_EXERCISE INPUT_:

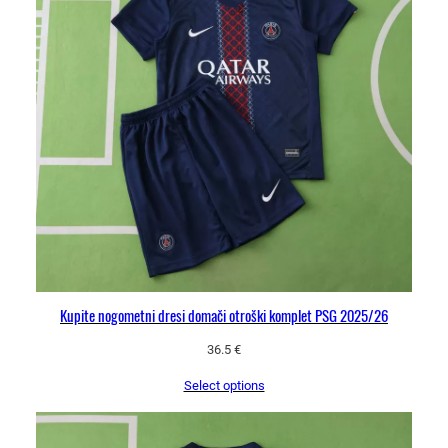
Kupite nogometni dresi domači otroški komplet PSG 2025/26
36.5
€
Select options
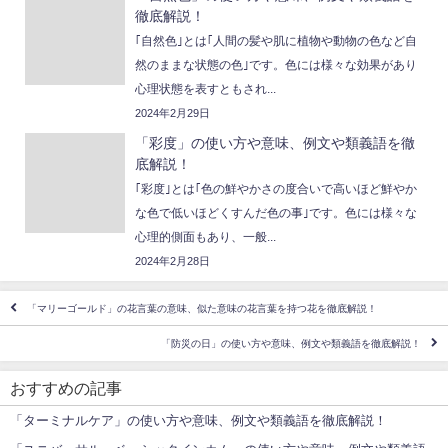
徹底解説！
｢自然色｣とは｢人間の髪や肌に植物や動物の色など自
然のままな状態の色｣です。色には様々な効果があり
心理状態を表すともされ...
2024年2月29日
「彩度」の使い方や意味、例文や類義語を徹
底解説！
｢彩度｣とは｢色の鮮やかさの度合いで高いほど鮮やか
な色で低いほどくすんだ色の事｣です。色には様々な
心理的側面もあり、一般...
2024年2月28日
「マリーゴールド」の花言葉の意味、似た意味の花言葉を持つ花を徹底解説！
「防災の日」の使い方や意味、例文や類義語を徹底解説！
おすすめの記事
「ターミナルケア」の使い方や意味、例文や類義語を徹底解説！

_PROBLEM TO SOLVE_:
For each entry above, write it out again exactly but leave out any picture.

_SOLUTION FOR THIS PROBLEM_:
Kupite nogometni dresi domači otroški komplet PSG 2025/26
36.5
€
Select options
徹底解説！
｢自然色｣とは｢人間の髪や肌に植物や動物の色など自
然のままな状態の色｣です。色には様々な効果があり
心理状態を表すともされ...
2024年2月29日
「彩度」の使い方や意味、例文や類義語を徹
底解説！
｢彩度｣とは｢色の鮮やかさの度合いで高いほど鮮やか
な色で低いほどくすんだ色の事｣です。色には様々な
心理的側面もあり、一般...
2024年2月28日
「マリーゴールド」の花言葉の意味、似た意味の花言葉を持つ花を徹底解説！
「防災の日」の使い方や意味、例文や類義語を徹底解説！
おすすめの記事
「ターミナルケア」の使い方や意味、例文や類義語を徹底解説！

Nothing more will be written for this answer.